** Information supplied follows **
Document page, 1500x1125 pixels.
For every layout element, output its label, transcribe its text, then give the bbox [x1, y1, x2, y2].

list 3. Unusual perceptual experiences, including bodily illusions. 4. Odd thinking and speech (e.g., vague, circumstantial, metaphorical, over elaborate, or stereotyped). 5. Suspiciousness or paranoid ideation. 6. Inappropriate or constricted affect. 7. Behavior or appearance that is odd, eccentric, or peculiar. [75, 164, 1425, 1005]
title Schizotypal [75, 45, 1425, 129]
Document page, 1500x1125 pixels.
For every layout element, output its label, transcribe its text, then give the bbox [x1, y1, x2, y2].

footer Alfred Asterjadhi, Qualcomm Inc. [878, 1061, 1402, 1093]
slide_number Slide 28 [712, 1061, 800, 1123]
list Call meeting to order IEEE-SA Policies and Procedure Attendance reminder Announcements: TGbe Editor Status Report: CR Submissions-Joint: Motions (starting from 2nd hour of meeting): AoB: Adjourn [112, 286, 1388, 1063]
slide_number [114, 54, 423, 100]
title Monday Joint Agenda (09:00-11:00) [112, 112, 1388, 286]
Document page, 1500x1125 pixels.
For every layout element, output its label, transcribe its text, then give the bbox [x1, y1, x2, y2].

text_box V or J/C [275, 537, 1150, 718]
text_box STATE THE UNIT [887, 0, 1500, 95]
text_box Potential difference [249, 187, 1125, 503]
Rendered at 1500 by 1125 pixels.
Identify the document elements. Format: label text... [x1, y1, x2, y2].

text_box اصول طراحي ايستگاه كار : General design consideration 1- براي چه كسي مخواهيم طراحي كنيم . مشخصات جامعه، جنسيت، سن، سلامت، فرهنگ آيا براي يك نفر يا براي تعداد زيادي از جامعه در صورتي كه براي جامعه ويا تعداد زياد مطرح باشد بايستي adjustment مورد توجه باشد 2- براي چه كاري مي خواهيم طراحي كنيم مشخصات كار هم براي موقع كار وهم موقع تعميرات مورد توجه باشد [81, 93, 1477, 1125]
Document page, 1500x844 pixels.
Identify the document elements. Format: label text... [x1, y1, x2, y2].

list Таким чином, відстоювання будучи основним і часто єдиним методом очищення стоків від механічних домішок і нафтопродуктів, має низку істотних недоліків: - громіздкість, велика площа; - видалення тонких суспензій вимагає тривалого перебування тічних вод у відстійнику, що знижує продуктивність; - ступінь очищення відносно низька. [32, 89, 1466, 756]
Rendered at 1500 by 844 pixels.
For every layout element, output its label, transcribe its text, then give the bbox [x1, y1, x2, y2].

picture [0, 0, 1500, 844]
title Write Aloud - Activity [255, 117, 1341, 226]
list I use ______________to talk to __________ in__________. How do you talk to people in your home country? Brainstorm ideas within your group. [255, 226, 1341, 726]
** End of Information supplied **
▸ Brief
Where the records above contain a line with "Rendered at 1500 by 844 pixels.", repeat that line and each later line through the end, exactly, and nothing more.

▸ Response to this task
Rendered at 1500 by 844 pixels.
For every layout element, output its label, transcribe its text, then give the bbox [x1, y1, x2, y2].

picture [0, 0, 1500, 844]
title Write Aloud - Activity [255, 117, 1341, 226]
list I use ______________to talk to __________ in__________. How do you talk to people in your home country? Brainstorm ideas within your group. [255, 226, 1341, 726]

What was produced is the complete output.